Para quem vive nesta banda do mundo sonhando com o dia em que Pindorama será uma jaguatirica, fica a lição. Uma triste lição, porque bem ou mal, muitos dos tigres investiram os lucros do progresso em educação, saúde e habitação. A Coréia mandou ao cárcere dois presidentes gatunos. Por cá, nem isso. Do exemplo da tigrada, tenta-se copiar sobretudo as relações trabalhistas selvagens. Quando autoridades do sul do país manifestam desconforto diante da migração nordestina e erguem galpões para conter a entrada de desempregados, como se faz no interior de São Paulo, ouve-se o eco da segregação asiática. Copia-se o pior, o mais barato.
O problema não está nem sequer na qualidade do que se copia, pois nesse caso bastaria apostar na cópia certa e tudo acabaria bem. Está no ato de copiar. Como os países não podem depender dos humores da moda (na economia, na joalheria ou nas roupas íntimas), eles se expõem às dificuldades na medida em que não sabem quem são ou, sabendo-o, fingem ser outra pessoa. Um mandarim brasileiro vendendo uma empresa pública a um fundo de pensão de estatal quebrada, por exemplo, finge que é um tigre a caminho do Primeiro Mundo, assim como uma senhora com uma cópia do leopardo na lataria e dez quilos a mais nos chassis fingia que era a duquesa de Windsor (sempre com dez quilos a menos). Ambos fingem duas vezes. Primeiro, que não são o que são. Depois, que são o que não são.
Vivem um disfarce, acabam virando coisa nenhuma, até que saem da moda. Foi assim que a alta dos preços do petróleo matou a moda do "Milagre", e a crise de crédito de 1982 estragou a economia brasileira por dez anos.
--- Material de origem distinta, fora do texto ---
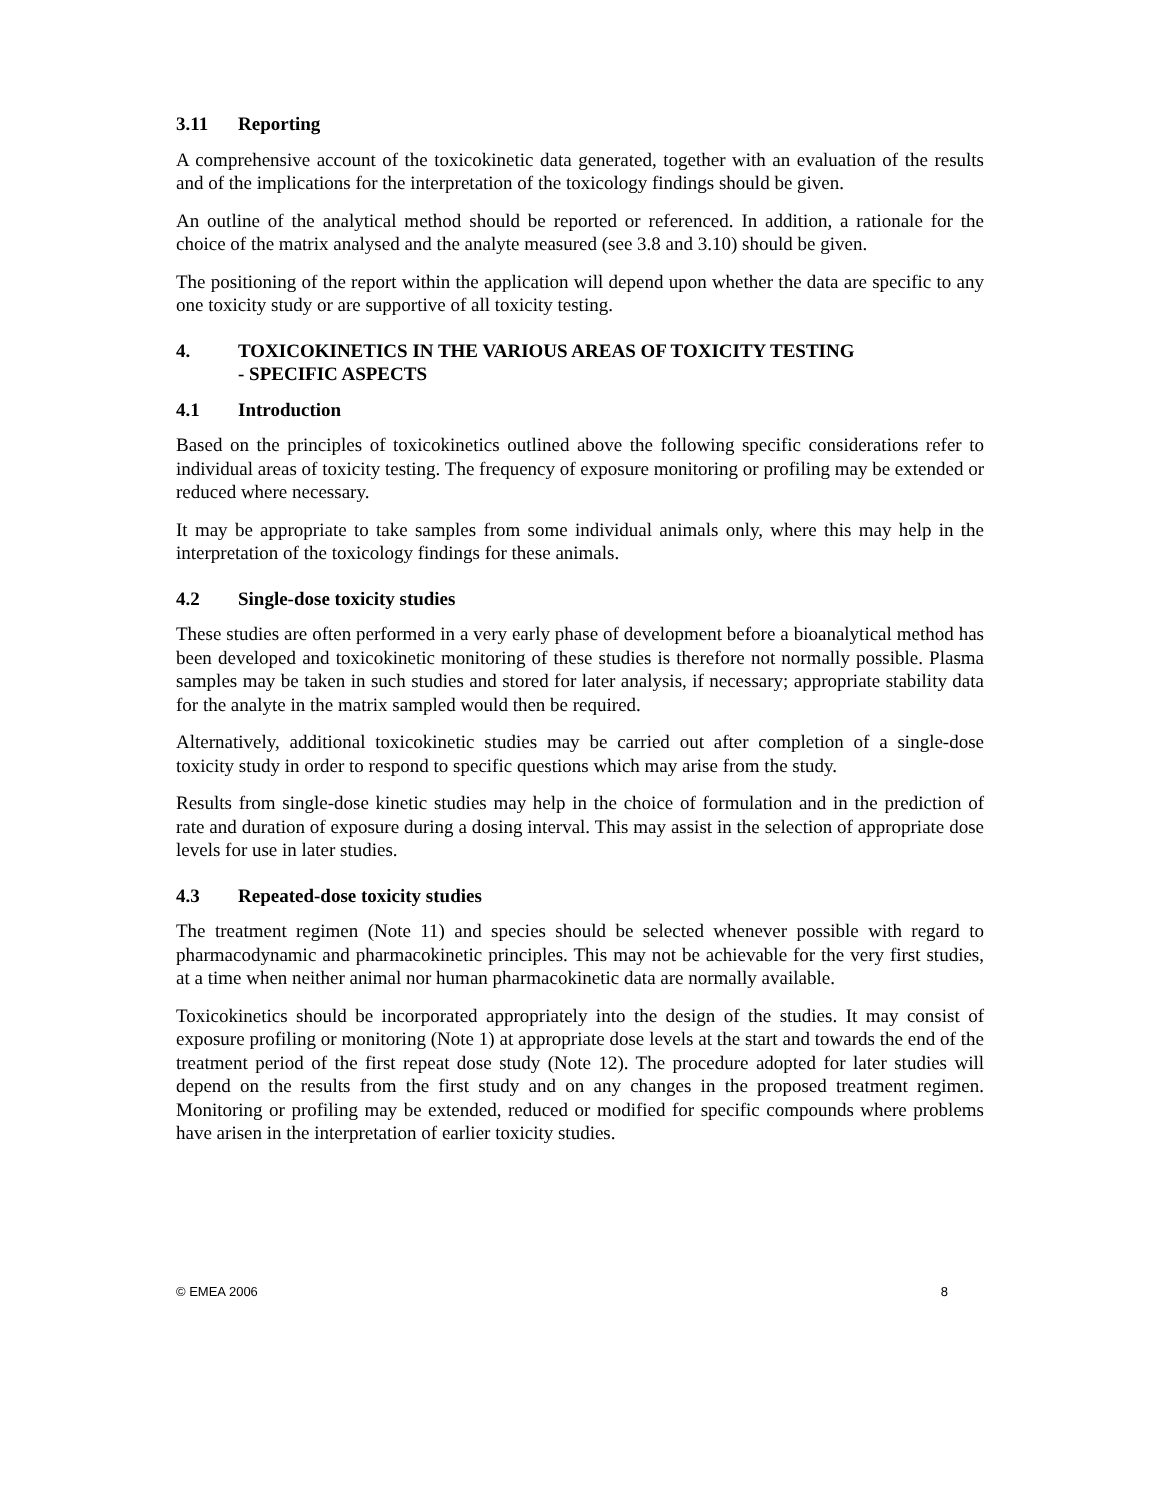3.11 Reporting
A comprehensive account of the toxicokinetic data generated, together with an evaluation of the results and of the implications for the interpretation of the toxicology findings should be given.
An outline of the analytical method should be reported or referenced. In addition, a rationale for the choice of the matrix analysed and the analyte measured (see 3.8 and 3.10) should be given.
The positioning of the report within the application will depend upon whether the data are specific to any one toxicity study or are supportive of all toxicity testing.
4. TOXICOKINETICS IN THE VARIOUS AREAS OF TOXICITY TESTING
- SPECIFIC ASPECTS
4.1 Introduction
Based on the principles of toxicokinetics outlined above the following specific considerations refer to individual areas of toxicity testing. The frequency of exposure monitoring or profiling may be extended or reduced where necessary.
It may be appropriate to take samples from some individual animals only, where this may help in the interpretation of the toxicology findings for these animals.
4.2 Single-dose toxicity studies
These studies are often performed in a very early phase of development before a bioanalytical method has been developed and toxicokinetic monitoring of these studies is therefore not normally possible. Plasma samples may be taken in such studies and stored for later analysis, if necessary; appropriate stability data for the analyte in the matrix sampled would then be required.
Alternatively, additional toxicokinetic studies may be carried out after completion of a single-dose toxicity study in order to respond to specific questions which may arise from the study.
Results from single-dose kinetic studies may help in the choice of formulation and in the prediction of rate and duration of exposure during a dosing interval. This may assist in the selection of appropriate dose levels for use in later studies.
4.3 Repeated-dose toxicity studies
The treatment regimen (Note 11) and species should be selected whenever possible with regard to pharmacodynamic and pharmacokinetic principles. This may not be achievable for the very first studies, at a time when neither animal nor human pharmacokinetic data are normally available.
Toxicokinetics should be incorporated appropriately into the design of the studies. It may consist of exposure profiling or monitoring (Note 1) at appropriate dose levels at the start and towards the end of the treatment period of the first repeat dose study (Note 12). The procedure adopted for later studies will depend on the results from the first study and on any changes in the proposed treatment regimen. Monitoring or profiling may be extended, reduced or modified for specific compounds where problems have arisen in the interpretation of earlier toxicity studies.
© EMEA 2006 8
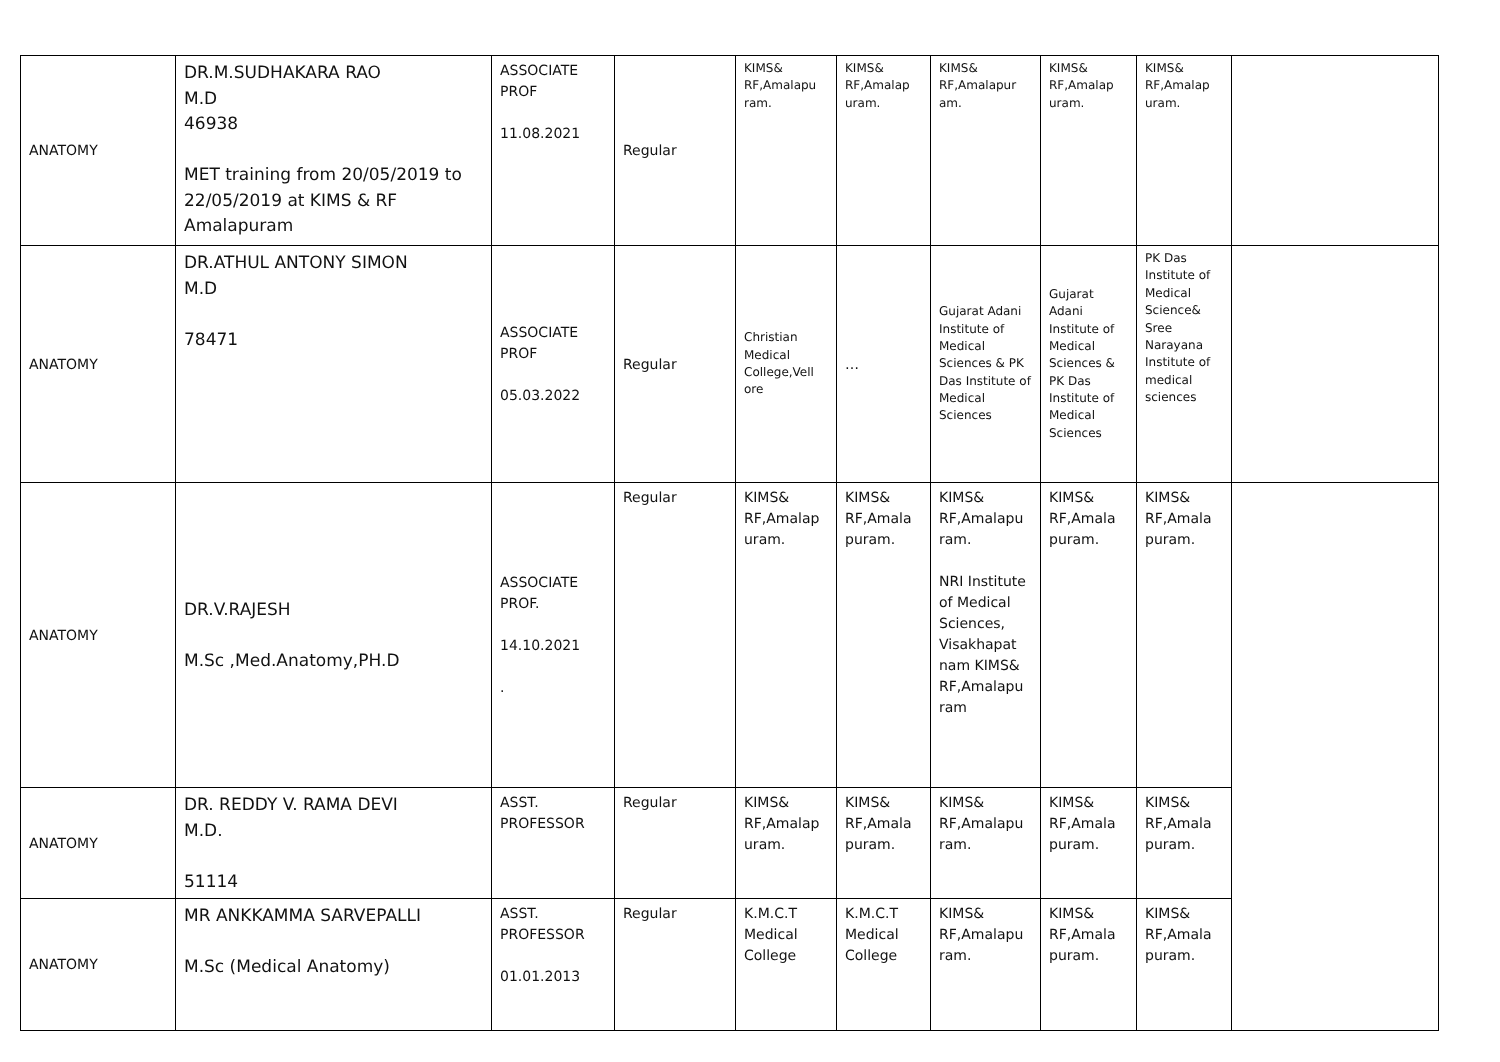| ANATOMY | DR.M.SUDHAKARA RAO M.D 46938 MET training from 20/05/2019 to 22/05/2019 at KIMS & RF Amalapuram | ASSOCIATE PROF 11.08.2021 | Regular | KIMS& RF,Amalapu ram. | KIMS& RF,Amalap uram. | KIMS& RF,Amalapur am. | KIMS& RF,Amalap uram. | KIMS& RF,Amalap uram. | |
| ANATOMY | DR.ATHUL ANTONY SIMON M.D 78471 | ASSOCIATE PROF 05.03.2022 | Regular | Christian Medical College,Vell ore | … | Gujarat Adani Institute of Medical Sciences & PK Das Institute of Medical Sciences | Gujarat Adani Institute of Medical Sciences & PK Das Institute of Medical Sciences | PK Das Institute of Medical Science& Sree Narayana Institute of medical sciences | |
| ANATOMY | DR.V.RAJESH M.Sc ,Med.Anatomy,PH.D | ASSOCIATE PROF. 14.10.2021 . | Regular | KIMS& RF,Amalap uram. | KIMS& RF,Amala puram. | KIMS& RF,Amalapu ram. NRI Institute of Medical Sciences, Visakhapat nam KIMS& RF,Amalapu ram | KIMS& RF,Amala puram. | KIMS& RF,Amala puram. | |
| ANATOMY | DR. REDDY V. RAMA DEVI M.D. 51114 | ASST. PROFESSOR | Regular | KIMS& RF,Amalap uram. | KIMS& RF,Amala puram. | KIMS& RF,Amalapu ram. | KIMS& RF,Amala puram. | KIMS& RF,Amala puram. | |
| ANATOMY | MR ANKKAMMA SARVEPALLI M.Sc (Medical Anatomy) | ASST. PROFESSOR 01.01.2013 | Regular | K.M.C.T Medical College | K.M.C.T Medical College | KIMS& RF,Amalapu ram. | KIMS& RF,Amala puram. | KIMS& RF,Amala puram. | |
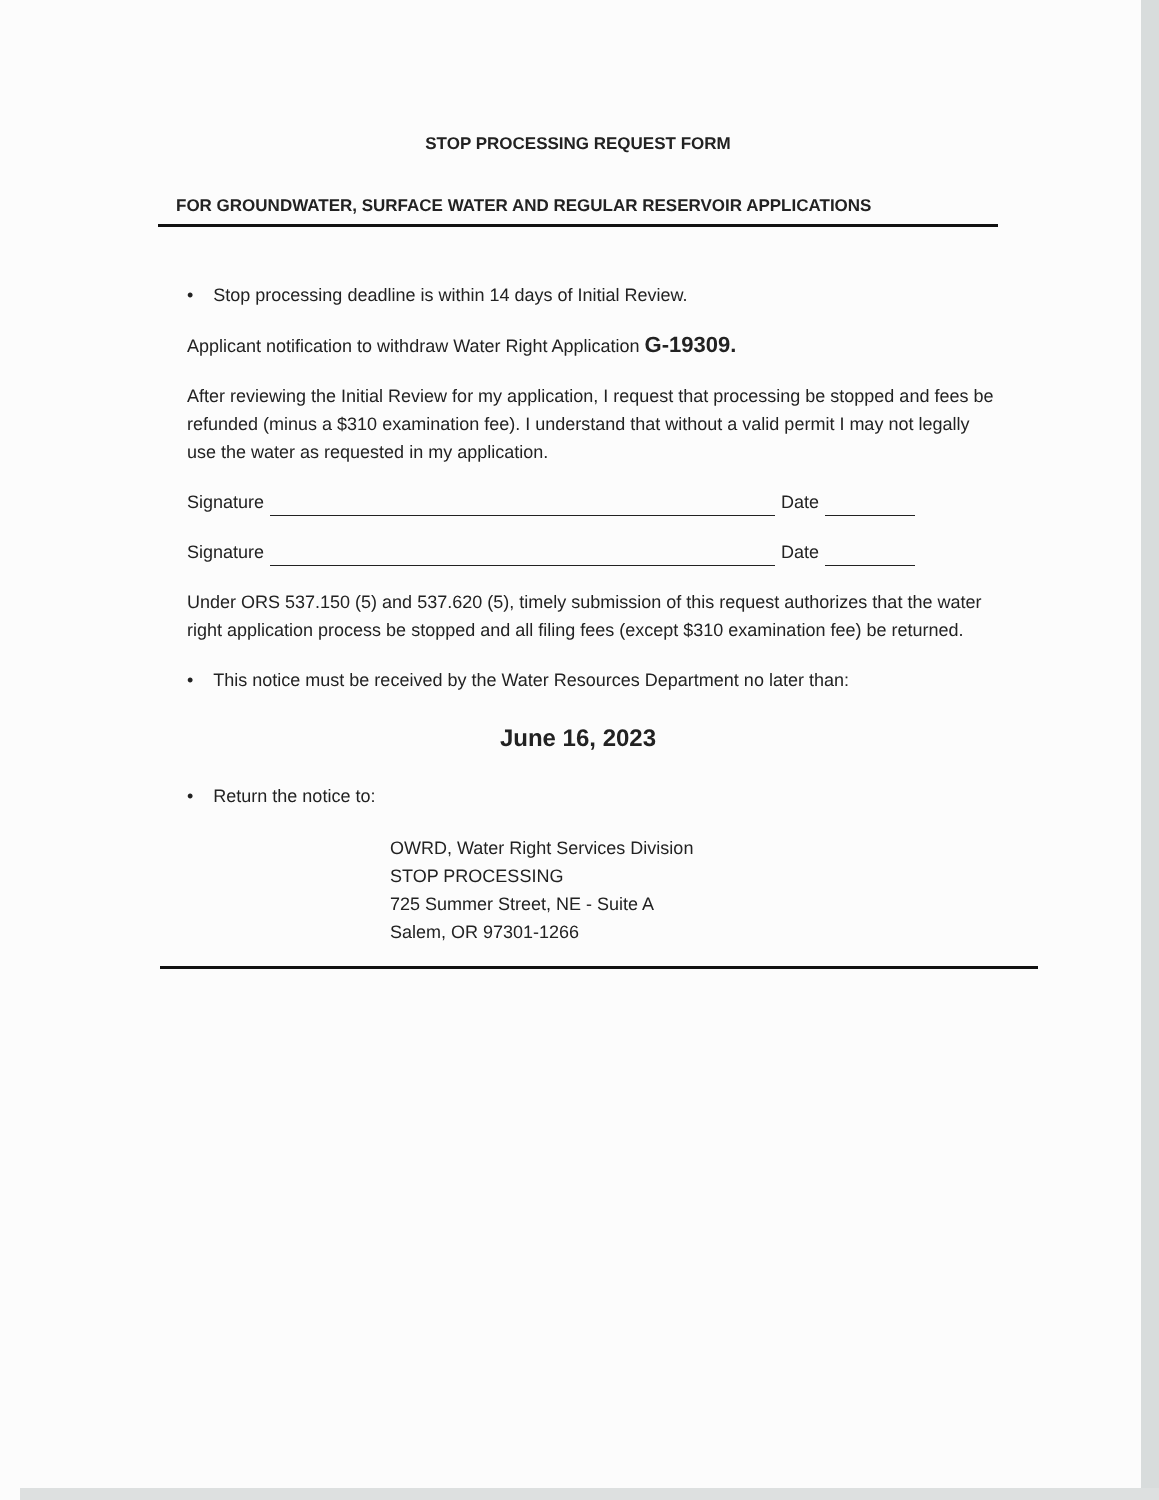STOP PROCESSING REQUEST FORM
FOR GROUNDWATER, SURFACE WATER AND REGULAR RESERVOIR APPLICATIONS
• Stop processing deadline is within 14 days of Initial Review.
Applicant notification to withdraw Water Right Application G-19309.
After reviewing the Initial Review for my application, I request that processing be stopped and fees be refunded (minus a $310 examination fee). I understand that without a valid permit I may not legally use the water as requested in my application.
Signature Date
Signature Date
Under ORS 537.150 (5) and 537.620 (5), timely submission of this request authorizes that the water right application process be stopped and all filing fees (except $310 examination fee) be returned.
• This notice must be received by the Water Resources Department no later than:
June 16, 2023
• Return the notice to:
OWRD, Water Right Services Division
STOP PROCESSING
725 Summer Street, NE - Suite A
Salem, OR 97301-1266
A lição de Camdessus deveria levar FFHH a um momento de reflexão. Ele parece convencido de que não só percebeu a crise financeira, como advertiu o mundo da sua gravidade, recomendando os remédios adequados.
Tudo bem, isso faz parte de sua relações com o universo. Baixando um pouco a bola, vale lembrar o que disse no ano passado ao jornalista Vinicius Torres Freire, rebatendo a tese segundo a qual o chamado processo de globalização da economia é, no fundo, uma suprema novidade em matéria de exclusão: "Quando a Coréia começou a se desenvolver, toda a crítica da esquerda, minha inclusive, era de que o país se transformara numa plataforma de exportação. Não se viu que havia outro processo em curso. Aquele tipo de desenvolvimento era criticado. Agora, vão dizer de novo que se está perdendo o bonde da história. Não está. O Brasil não está perdendo, a Coréia também não. Outros estão. Mas o bonde da história passa de novo".
A Coréia, os bondes e o leopardo da duquesa saíram de moda.